The schema spec has never been completely clear about exactly when and how hyphens are allowed within square brackets in a regular expression. There's a sorry history of errata being raised and then withdrawn, and the current spec is still self-contradictory. In consequence, the position in Saxon has never been very clear either.

In Saxon 8.9 this has been rationalized, with the aim being to err on the side of being permissive rather than restrictive.

A hyphen has three roles between [] in a regex.

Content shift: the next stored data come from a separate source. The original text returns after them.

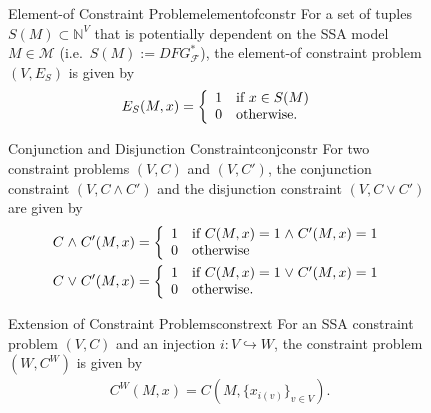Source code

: \begin{figure}[p]
    \begin{definition}{Element-of Constraint Problem}{elementofconstr}
        For a set of tuples $S(M)\subset\mathbb N^V$ that is potentially
        dependent on the SSA model $M\in\mathcal M$
        (i.e.\ $S(M):=DFG_\mathcal F^*$),
        the element-of constraint problem $(V,E_S)$ is given by
        \begin{align*}
            E_S(M,x)=\left\{\begin{array}{l}
                                1\text{\quad if }x \in S(M)\\
                                0\text{\quad otherwise}.
                            \end{array}\right.
        \end{align*}
    \end{definition}

    \begin{definition}{Conjunction and Disjunction Constraint}{conjconstr}
        For two constraint problems $(V,C)$ and $(V,C')$, the
        conjunction constraint $(V,C\mathrel\land C')$ and the
        disjunction constraint $(V,C\mathrel\lor C')$ are given by
        \begin{align*}
            &C\mathrel\land C'(M,x)=\left\{
                \begin{array}{l}
                    1\text{\quad if }C(M,x)=1\mathrel\land C'(M,x)=1\\
                    0\text{\quad otherwise}
                \end{array}\right.\\
            &C\mathrel\lor C'(M,x)=\left\{
                \begin{array}{l}
                    1\text{\quad if }C(M,x)=1\mathrel\lor C'(M,x)=1\\
                    0\text{\quad otherwise}.
                \end{array}\right.
        \end{align*}
    \end{definition}

    \begin{definition}{Extension of Constraint Problems}{constrext}
        For an SSA constraint problem $(V,C)$ and an injection
        $i:V\hookrightarrow W$, the constraint problem $(W,C^W)$ is given by
        \begin{align*}
            C^W(M,x)=C(M,\{x_{i(v)}\}_{v\in V}).
        \end{align*}
    \end{definition}
\end{figure}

It can represent itself; it can act as a range operator [A-Z] or it can act as a subtraction operator [A-Z-[I]].

In Saxon 8.9 on Java 1.5, the rules are now:

"-" after a single character is recognized as a range operator

"-" before "[" is recognized as a subtraction operator

"-" anywhere else (including for example the second hyphen in [A-Z-0-9]) is recognized as representing itself.

This new code, however, was implemented only for the JDK 1.5 version of the regex parser, making this version inconsistent with JDK 1.4 and .NET. The new code has now been retrofitted to the Subversion source for the JDK 1.4 and .NET versions of the module.


  • Michael Kay
    Michael Kay

    Logged In: YES
    Originator: YES

    Fixed in